Deep Learning Part 1: Comparison of Symbolic Deep Learning Frameworks

Joseph Rickert

6 years ago

[This article was first published on Revolutions, and kindly contributed to R-bloggers]. (You can report issue about the content on this page here)

Want to share your content on R-bloggers? click here if you have a blog, or here if you don't.

by Anusua Trivedi, Microsoft Data Scientist

Background and Approach

This blog series is based on my upcoming talk on re-usability of Deep Learning Models at the Hadoop+Strata World Conference in Singapore. This blog series will be in several parts – where I describe my experiences and go deep into the reasons behind my choices.

Deep learning is an emerging field of research, which has its application across multiple domains. I try to show how transfer learning and fine tuning strategy leads to re-usability of the same Convolution Neural Network model in different disjoint domains. Application of this model across various different domains brings value to using this fine-tuned model.

In this blog (Part1), I describe and compare the commonly used open-source deep learning frameworks.

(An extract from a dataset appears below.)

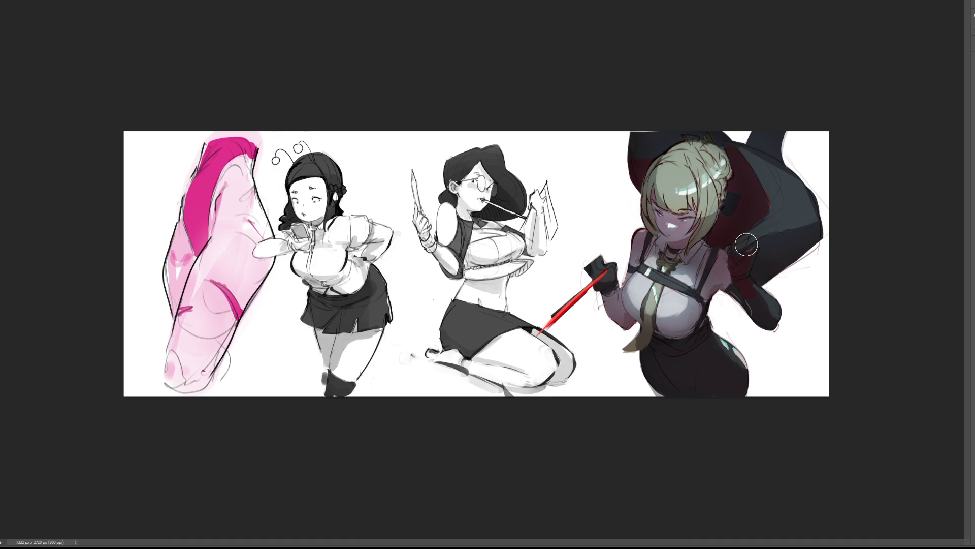
- Darken the cloak's edge with a stroke, then lengthen the green hair stroke with a smaller brush
drag(812, 216, 778, 165)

I dive deep into different pros and cons for each framework, and discuss why I chose Theano for my work.

Please feel free to email me at trivedianusua23@gmail.com if you have questions.

Symbolic Frameworks

Symbolic computation frameworks (as in CNTK, MXNET, TensorFlow, Theano) are specified as a symbolic graph of vector operations, such as matrix add/multiply or convolution. A layer is just a composition of those operations. The fine granularity of the building blocks (operations) allows users to invent new complex layer types without implementing them in a low-level language (as in Caffe).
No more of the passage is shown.